Pyramid Strategy Benefits
This coarse-to-fine approach dramatically reduces computational cost and makes the algorithm robust to larger displacements (up to 100+ pixels). The hierarchical search avoids local minima by establishing coarse alignment first.
Red offset: (+40, +107)
Red offset: (-4, +58)
Red offset: (+11, +118)
Red offset: (+22, +90)
Red offset: (+36, +77)
Red offset: (-9, +76)
Red offset: (-29, +93)
Red offset: (+13, +177)
Red offset: (+37, +175)
Red offset: (-23, +96)
Red offset: (+12, +115)
Bells & Whistles: Image Enhancement
1. Automatic Contrasting
I remap pixel intensities so the darkest pixel becomes 0 and the brightest becomes 255. This enhances dynamic range and improves visibility, especially in underexposed or flat-looking images.
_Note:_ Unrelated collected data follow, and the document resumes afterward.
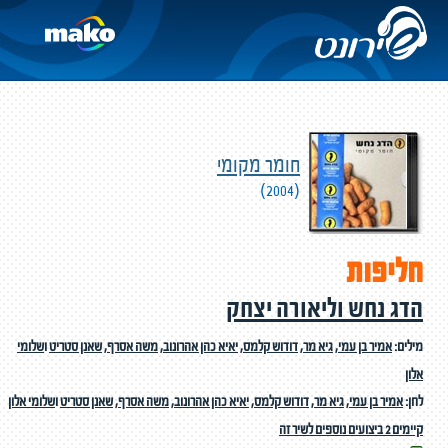
חומר מקומי
(2004)
חליפות
הדג נחש וליאורה יצחק
מילים:
אמיר בן עמי
,
גיא מר
,
דודוש קלמס
,
יאיא כהן אהרונוב
,
משה אסרף
,
שאנן סטריט
ו
שלומי
אלון
לחן:
אמיר בן עמי
,
גיא מר
,
דודוש קלמס
,
יאיא כהן אהרונוב
,
משה אסרף
,
שאנן סטריט
ו
שלומי אלון
קיימים 2 ביצועים נוספים לשיר זה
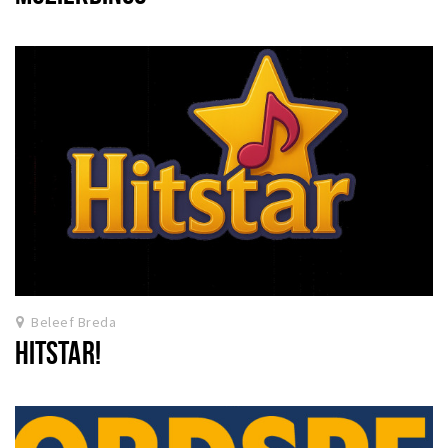
Beleef Breda
HITSTAR!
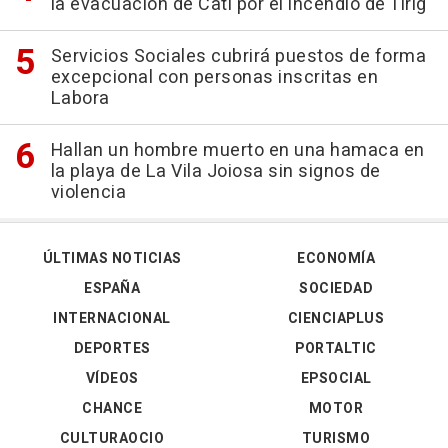
la evacuación de Catí por el incendio de Tírig
Servicios Sociales cubrirá puestos de forma
excepcional con personas inscritas en
Labora
Hallan un hombre muerto en una hamaca en
la playa de La Vila Joiosa sin signos de
violencia
ÚLTIMAS NOTICIAS
ECONOMÍA
ESPAÑA
SOCIEDAD
INTERNACIONAL
CIENCIAPLUS
DEPORTES
PORTALTIC
VÍDEOS
EPSOCIAL
CHANCE
MOTOR
CULTURAOCIO
TURISMO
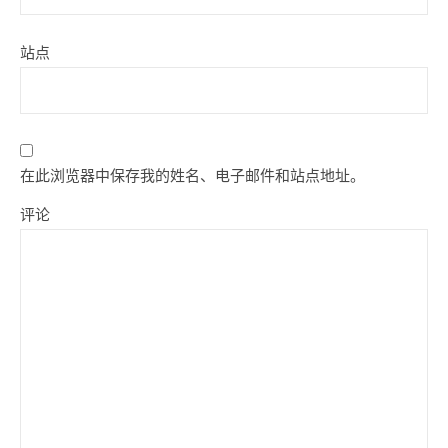
站点
在此浏览器中保存我的姓名、电子邮件和站点地址。
评论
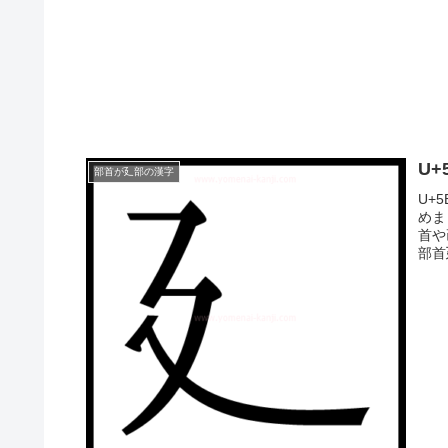
U
部首が廴部の漢字
U+
めま
首や
部首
The before-and-after comparison shows a dramatic difference.
2. Automatic White Balance
I apply the gray-world assumption: the average of all color channels should be neutral gray. Each channel is scaled so its mean matches the global mean, removing strong color casts (overly blue or yellow images). This produces more realistic colors by shifting the overall tone toward a neutral state.
3. Better Color Mapping
To normalize colors more effectively, I adjust each channel so the average intensity maps closer to neutral gray. This reduces bias from one dominant channel and produces more natural-looking results. Before color mapping, images often appear as if they have a vintage filter applied. The color mapping successfully removes this filter, making pictures more realistic.
4. Automatic Cropping
Many glass plates have thick borders, numbers, or stains. I detect rows/columns with low variance or low mean intensity, compute bounding boxes for each channel, and take their intersection (IoU). This significantly reduces visible borders. However, as noted in the Failure section, border detection is not yet perfect due to inherent noise and artifacts on the plates.
5. Better Features — Canny Edge Detection
Instead of using raw pixel values with NCC, I align based on Canny edge maps. Edges are less sensitive to brightness differences and highlight structural details, making alignment more robust when intensity differs between channels. For many images, both NCC and Canny approaches yield identical results, confirming the robustness of the method.
Problems & Failures
The biggest challenge I encountered is automatic border detection. I tried multiple approaches: detecting borders based on variance, intensity, gradient, and various combinations of these three metrics. However, no single method reliably detects borders across all images, primarily because plates contain various artifacts—numbers printed on borders, stains, dust marks, and uneven illumination.
Border Detection Strategy
My final approach combines all three methods (variance, intensity, and gradient) to detect borders independently on each R, G, and B channel. The final result uses the intersection (IoU) region across all three channels. While borders are still visible on some images, they are substantially smaller than without any border detection algorithm applied.